Imediatamente depois da revelação,Daniele, o pai e a madrasta de Pedro se mobilizaram para acolher o menino e buscar atendimento.
"Nesse primeiro momento, procuramos buscar socorro. Recorremos à psicóloga que já acompanhava ele, tentamos nos munir dos meios necessários para proteger ele dessa tensão, para que os danos fossem os menores possíveis. Estamos tentando, aos poucos, reconstruir a história dele, da nossa família, que foi atravessada por tanta violência".
Procurado por Universa, o advogado de defesa de do homem denunciado afirmou, em nota, que as partes, incluindo ele, não podem se manifestar porque o processo corre em segredo de Justiça.
"Pediram que a gente não denunciasse"
Além de acolher e proteger Pedro, os pais decidiram levar a denúncia do menino à Justiça, mas não sem resistência de parte da família, que tentou impedir que o caso fosse adiante, conta Daniele
"Tentamos comunicar a família do estuprador, conversar com a esposa dele e com os pais, que são os avós paternos do meu filho. Mas quando eles souberam, pediram que a gente não levasse o caso adiante".

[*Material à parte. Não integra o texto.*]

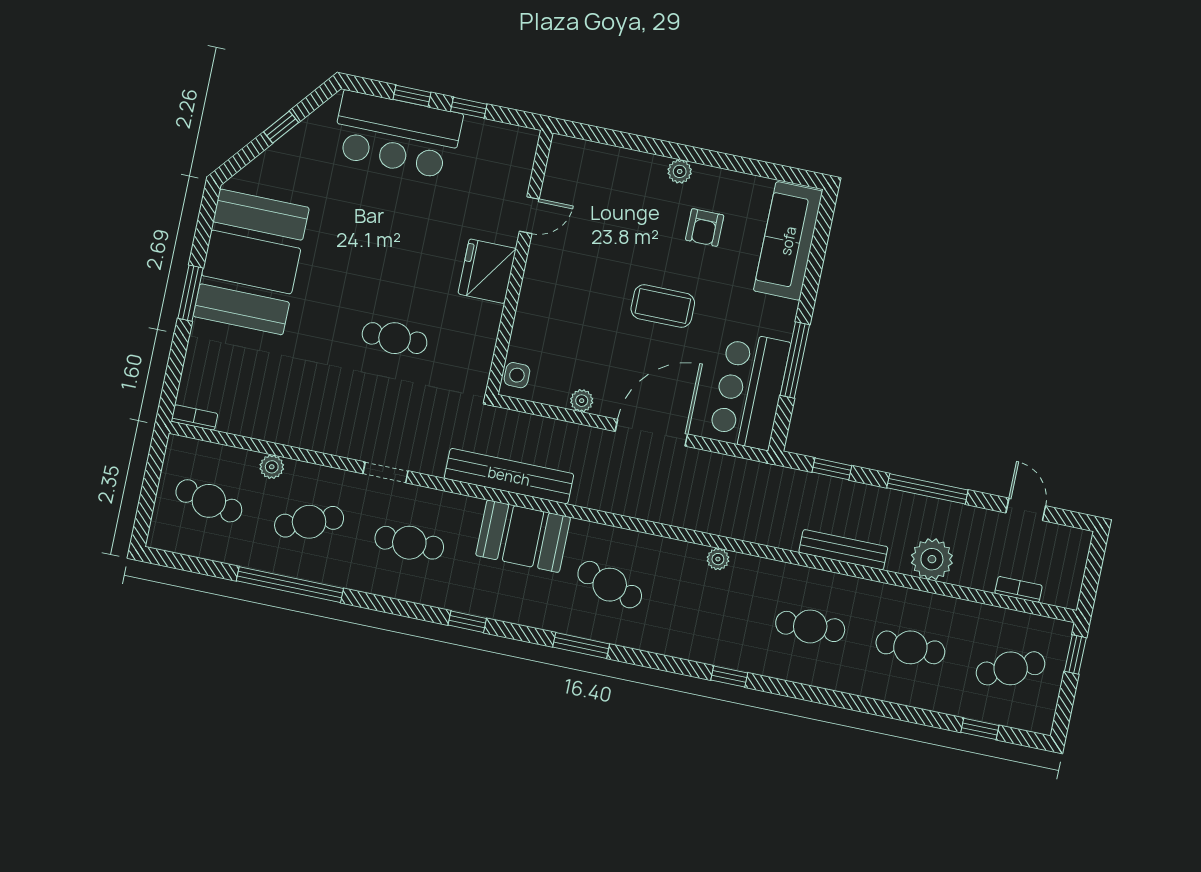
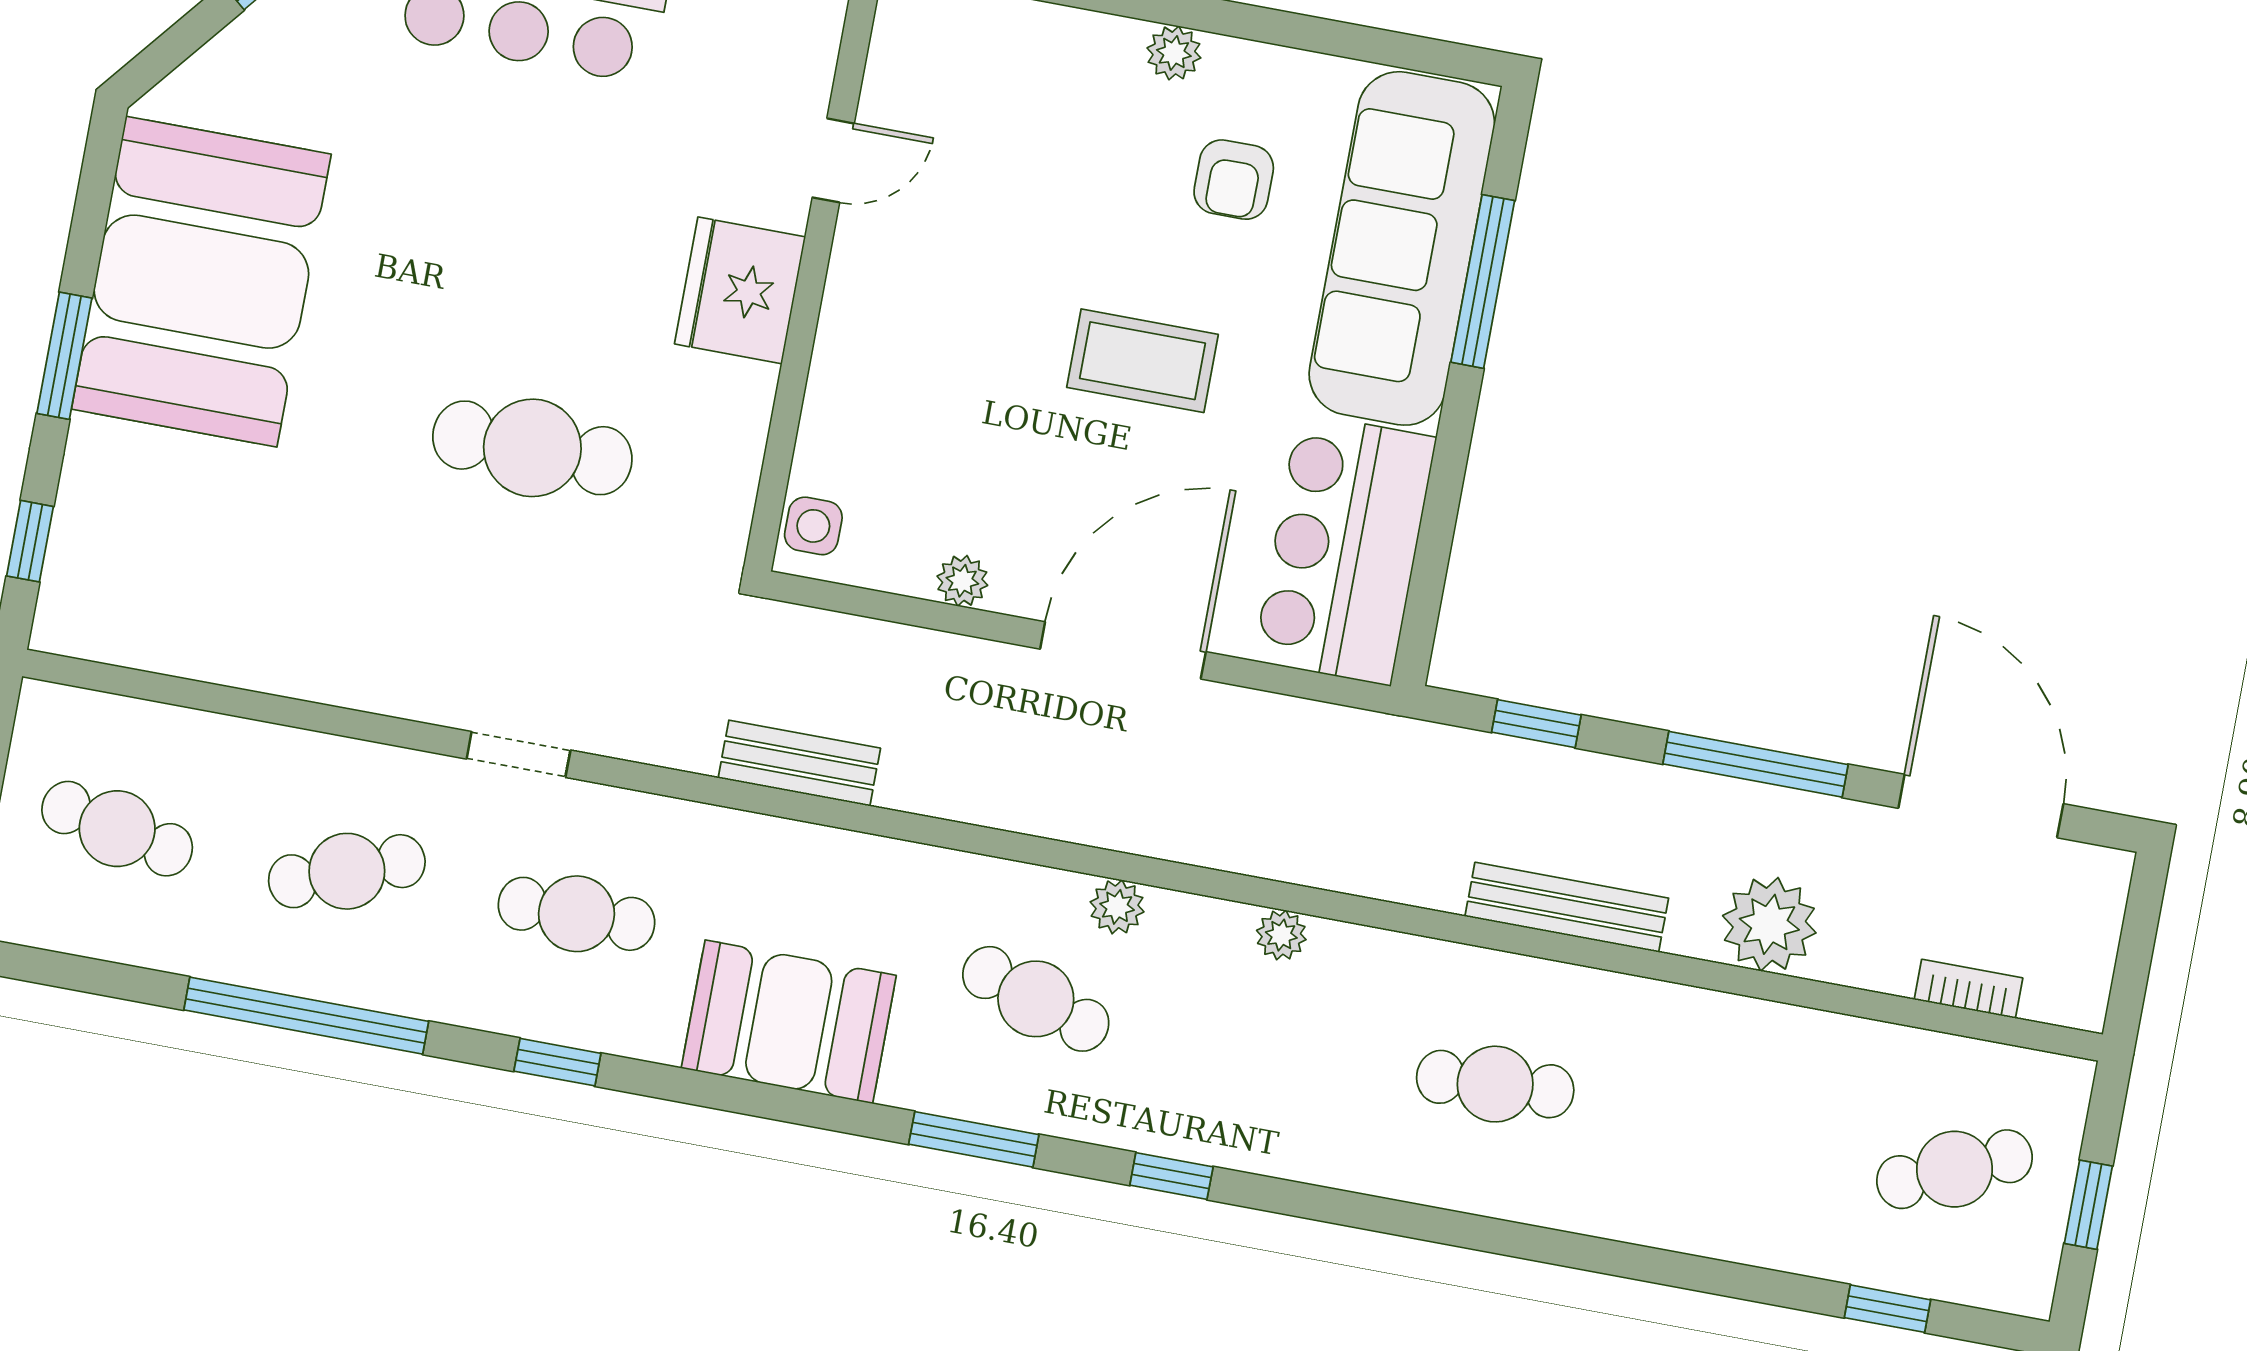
sofa: (788, 241) -> (1402, 248), width x1.36, depth x1.27
cafe table: (395, 338) -> (532, 448), width x1.37, depth x1.35
window: (795, 360) -> (1483, 281), moved
window: (174, 374) -> (30, 541), added
bookcase: (194, 417) -> (80, 639), removed
plant: (272, 467) -> (1117, 907), moved
bench: (509, 476) -> (799, 763), width x0.54, depth x0.82
door: (1026, 509) -> (1981, 806), width x1.87
booth: (523, 536) -> (789, 1022), moved
window: (467, 622) -> (557, 1062), moved
cafe table: (910, 647) -> (1725, 1127), removed
window: (1075, 654) -> (2088, 1205), moved
window: (729, 676) -> (1171, 1176), moved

"Disseram que não precisava dessa mobilização toda, que o Pedro esqueceria de tudo. Isso doeu muito na gente. Além de ter sido vítima de dois crimes graves, meu filho sofreu essa violência por parte dos avós", fala. "Pediram que a gente silenciasse para não expor a família, mas não pensaram na dor do meu filho, na nossa dor."
Na Delegacia de Combate à Exploração da Criança e do Adolescente de Fortaleza, os pais registraram um boletim de ocorrência por estupro de vulnerável denunciando como autor o tio do garoto.
O homem trabalha na área de gestão de risco da Unimed Fortaleza, mas foi desligado imediatamente após a denúncia, como informou a empresa, nas redes sociais.
Após a denúncia, ele foi indiciado por estupro de vulnerável pelas agressões contra Pedro e contra um adolescente de 15 anos, denúncia feita em 2015 e que também faz parte do inquérito. O Ministério Público chegou a pedir a prisão preventiva, mas a Justiça não acatou o pedido, e ele segue solto. Agora, todos aguardam a audiência de instrução e julgamento, quando todas as partes serão ouvidas por um juiz.
"A gente acredita no Pedro", diz a mãe. "E, quando a gente acredita nele, acredita também nas outras crianças que sofreram abusos mas que não tiveram oportunidade de serem ouvidas."
*O nome da criança e da mãe foram alterados e do denunciado suprimido para proteger a identidade da vítima, por se tratar de menor de idade.